Stored data entries
┄┄┄┄┄┄┄┄┄┄

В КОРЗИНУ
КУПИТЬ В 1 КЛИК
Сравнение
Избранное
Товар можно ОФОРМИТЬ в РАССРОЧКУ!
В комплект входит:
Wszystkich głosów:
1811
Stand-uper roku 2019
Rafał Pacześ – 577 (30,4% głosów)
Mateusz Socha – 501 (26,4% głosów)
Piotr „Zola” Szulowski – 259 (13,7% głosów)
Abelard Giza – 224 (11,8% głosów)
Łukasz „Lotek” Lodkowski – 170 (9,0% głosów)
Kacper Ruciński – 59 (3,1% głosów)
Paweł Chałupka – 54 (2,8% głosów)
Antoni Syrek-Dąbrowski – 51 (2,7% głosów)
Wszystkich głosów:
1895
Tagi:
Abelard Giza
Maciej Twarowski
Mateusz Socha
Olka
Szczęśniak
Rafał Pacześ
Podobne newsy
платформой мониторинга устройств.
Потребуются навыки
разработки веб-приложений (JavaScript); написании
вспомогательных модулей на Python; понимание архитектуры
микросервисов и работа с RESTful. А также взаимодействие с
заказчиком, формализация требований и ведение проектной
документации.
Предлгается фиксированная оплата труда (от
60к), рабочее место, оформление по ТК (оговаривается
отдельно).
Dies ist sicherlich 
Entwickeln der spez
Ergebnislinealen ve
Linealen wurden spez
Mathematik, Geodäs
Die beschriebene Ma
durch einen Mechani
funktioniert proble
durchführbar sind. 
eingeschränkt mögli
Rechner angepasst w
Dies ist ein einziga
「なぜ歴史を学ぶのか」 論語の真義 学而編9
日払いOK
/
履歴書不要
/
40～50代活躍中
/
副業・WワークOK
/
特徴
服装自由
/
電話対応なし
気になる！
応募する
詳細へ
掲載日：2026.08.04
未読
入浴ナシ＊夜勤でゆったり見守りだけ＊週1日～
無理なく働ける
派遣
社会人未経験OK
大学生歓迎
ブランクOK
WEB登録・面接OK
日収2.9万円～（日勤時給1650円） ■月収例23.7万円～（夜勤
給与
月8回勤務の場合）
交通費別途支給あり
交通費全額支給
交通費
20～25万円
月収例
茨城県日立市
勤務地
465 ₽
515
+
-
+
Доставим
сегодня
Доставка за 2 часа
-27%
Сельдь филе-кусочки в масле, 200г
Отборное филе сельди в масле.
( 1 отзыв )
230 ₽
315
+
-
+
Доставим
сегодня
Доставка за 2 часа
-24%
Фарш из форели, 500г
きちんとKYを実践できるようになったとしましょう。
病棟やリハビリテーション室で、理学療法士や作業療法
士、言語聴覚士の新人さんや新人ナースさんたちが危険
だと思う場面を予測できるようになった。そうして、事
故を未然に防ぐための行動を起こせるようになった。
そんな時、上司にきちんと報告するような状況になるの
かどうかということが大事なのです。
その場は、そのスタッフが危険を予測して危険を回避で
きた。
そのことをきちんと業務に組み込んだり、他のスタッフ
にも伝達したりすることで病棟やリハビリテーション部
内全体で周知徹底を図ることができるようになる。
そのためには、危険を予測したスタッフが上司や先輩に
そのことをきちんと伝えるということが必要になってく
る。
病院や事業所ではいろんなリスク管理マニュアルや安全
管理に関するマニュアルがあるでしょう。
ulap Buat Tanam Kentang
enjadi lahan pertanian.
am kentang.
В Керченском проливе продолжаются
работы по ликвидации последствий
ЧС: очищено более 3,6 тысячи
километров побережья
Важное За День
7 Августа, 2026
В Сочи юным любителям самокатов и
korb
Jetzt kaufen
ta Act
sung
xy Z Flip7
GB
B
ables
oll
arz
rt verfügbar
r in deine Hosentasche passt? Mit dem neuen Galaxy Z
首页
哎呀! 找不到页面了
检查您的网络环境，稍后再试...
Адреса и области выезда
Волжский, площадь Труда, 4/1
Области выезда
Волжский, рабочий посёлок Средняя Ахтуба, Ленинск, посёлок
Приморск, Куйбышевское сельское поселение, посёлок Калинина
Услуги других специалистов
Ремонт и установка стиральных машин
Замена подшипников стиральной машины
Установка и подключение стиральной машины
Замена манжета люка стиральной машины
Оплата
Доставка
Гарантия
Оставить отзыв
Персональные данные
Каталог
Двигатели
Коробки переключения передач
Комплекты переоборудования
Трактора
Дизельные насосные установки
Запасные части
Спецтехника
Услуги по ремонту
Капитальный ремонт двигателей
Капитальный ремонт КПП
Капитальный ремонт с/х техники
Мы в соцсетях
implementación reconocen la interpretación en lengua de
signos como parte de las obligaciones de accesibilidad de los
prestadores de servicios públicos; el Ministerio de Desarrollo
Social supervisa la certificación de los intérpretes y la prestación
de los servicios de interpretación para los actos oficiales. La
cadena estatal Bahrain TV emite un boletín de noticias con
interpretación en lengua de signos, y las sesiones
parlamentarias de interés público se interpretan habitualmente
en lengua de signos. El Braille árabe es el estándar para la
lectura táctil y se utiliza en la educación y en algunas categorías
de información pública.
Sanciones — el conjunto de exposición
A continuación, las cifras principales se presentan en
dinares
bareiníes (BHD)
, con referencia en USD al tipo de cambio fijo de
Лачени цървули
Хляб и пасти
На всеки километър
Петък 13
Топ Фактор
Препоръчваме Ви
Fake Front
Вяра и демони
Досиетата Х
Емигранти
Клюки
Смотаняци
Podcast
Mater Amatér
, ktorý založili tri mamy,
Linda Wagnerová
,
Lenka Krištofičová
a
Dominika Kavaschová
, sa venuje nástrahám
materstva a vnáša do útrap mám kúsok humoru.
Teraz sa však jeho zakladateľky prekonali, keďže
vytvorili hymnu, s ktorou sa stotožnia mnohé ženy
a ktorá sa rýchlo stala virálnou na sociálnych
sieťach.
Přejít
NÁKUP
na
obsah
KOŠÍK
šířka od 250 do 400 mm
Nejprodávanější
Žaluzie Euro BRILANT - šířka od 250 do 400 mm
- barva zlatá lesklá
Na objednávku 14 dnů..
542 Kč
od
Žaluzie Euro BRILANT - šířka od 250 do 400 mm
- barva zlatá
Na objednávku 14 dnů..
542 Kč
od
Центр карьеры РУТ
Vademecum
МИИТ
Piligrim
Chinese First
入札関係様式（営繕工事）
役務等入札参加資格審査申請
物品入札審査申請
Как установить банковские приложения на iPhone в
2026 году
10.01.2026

┄┄┄┄┄┄┄┄┄┄

* TASK ITEM
Scan the records for the word "Socha" and copy every line where it is found.

* SOLUTION FOR THIS TASK
Mateusz Socha – 501 (26,4% głosów)
Mateusz Socha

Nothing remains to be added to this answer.